Well, his people had other things to worry about too. But I noticed in my friend a tendency that I've seen often in other people and that no doubt exists in me as well: the conviction that whatever concerns me most should most concern you. My problem is the problem and why aren't more people doing something about it?
A couple years ago I attended a Christian conference where a well-known speaker told us that the biggest evil facing America was racism. Really? Racism? I would have picked abortion. I am sure that the speaker, a black man, endured racial profiling every time he hailed a cab or stepped into an elevator with a white woman. That's a
bad break, I know, but when it comes to a hierarchy of moral outrages in America, the simple fact is that we haven't killed tens of millions of blacks lately - we've killed tens of millions of babies. That's worse.
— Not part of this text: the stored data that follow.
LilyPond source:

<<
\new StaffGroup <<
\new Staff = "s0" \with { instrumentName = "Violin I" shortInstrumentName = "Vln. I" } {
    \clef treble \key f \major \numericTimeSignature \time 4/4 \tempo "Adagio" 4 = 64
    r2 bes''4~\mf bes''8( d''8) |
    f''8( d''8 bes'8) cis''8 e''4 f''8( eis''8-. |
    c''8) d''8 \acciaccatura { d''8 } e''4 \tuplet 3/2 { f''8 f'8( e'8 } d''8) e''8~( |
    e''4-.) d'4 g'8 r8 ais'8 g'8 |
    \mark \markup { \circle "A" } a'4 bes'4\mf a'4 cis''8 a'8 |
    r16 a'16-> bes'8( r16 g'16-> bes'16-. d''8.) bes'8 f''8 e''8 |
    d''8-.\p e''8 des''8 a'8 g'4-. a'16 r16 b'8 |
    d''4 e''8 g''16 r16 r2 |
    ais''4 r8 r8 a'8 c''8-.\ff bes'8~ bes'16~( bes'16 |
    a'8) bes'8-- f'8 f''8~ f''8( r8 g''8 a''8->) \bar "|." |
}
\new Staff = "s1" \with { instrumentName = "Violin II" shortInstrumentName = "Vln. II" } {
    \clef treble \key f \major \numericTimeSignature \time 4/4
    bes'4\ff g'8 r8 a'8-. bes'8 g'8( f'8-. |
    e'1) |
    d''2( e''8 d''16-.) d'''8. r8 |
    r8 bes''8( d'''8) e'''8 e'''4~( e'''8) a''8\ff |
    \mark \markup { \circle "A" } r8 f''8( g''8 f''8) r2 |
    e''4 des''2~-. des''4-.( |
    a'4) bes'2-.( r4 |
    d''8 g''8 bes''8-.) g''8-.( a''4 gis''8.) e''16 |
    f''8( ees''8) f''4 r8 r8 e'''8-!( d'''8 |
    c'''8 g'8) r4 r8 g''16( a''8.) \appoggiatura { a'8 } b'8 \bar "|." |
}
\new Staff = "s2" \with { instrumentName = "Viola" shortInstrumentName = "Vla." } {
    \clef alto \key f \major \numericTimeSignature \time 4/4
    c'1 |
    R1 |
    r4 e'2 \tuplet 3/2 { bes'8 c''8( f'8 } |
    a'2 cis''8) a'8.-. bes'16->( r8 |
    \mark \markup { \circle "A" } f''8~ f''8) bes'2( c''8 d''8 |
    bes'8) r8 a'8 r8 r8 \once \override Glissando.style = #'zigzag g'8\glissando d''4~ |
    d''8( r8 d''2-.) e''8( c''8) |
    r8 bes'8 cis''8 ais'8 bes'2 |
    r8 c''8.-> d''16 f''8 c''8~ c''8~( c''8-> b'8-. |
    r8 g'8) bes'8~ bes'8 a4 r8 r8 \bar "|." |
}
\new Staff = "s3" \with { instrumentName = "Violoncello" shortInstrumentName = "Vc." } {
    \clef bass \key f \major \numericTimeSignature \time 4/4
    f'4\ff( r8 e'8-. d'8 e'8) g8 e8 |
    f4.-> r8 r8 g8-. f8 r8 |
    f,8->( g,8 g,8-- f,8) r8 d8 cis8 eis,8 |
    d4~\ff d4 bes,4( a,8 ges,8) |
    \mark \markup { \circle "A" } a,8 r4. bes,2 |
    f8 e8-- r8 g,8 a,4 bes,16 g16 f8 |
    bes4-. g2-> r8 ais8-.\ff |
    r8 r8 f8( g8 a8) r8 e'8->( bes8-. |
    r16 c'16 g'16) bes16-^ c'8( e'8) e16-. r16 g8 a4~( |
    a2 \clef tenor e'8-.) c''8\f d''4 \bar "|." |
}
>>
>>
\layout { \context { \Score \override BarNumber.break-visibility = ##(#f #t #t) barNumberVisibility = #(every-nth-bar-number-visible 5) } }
My favorite answer to the question "What is wrong with the world?" comes from G. K. Chesterton, who responded simply, "I am." "I" is the person whose bad behavior I must labor to find most troubling. The biggest problem in the world today is neither Muslim terrorism nor third world debt nor abortion nor racism nor jealousy, but my sin.
The Bible says, "Each of you should look not only to your own interests, but also to the interests of others" (Philippians 2:4). Your issue is not the world's biggest issue. Other people have problems too, and they're as urgent or more urgent than yours. Worry about their problems. And when it comes to yourself, the biggest thing
you really have to worry about is your own sin.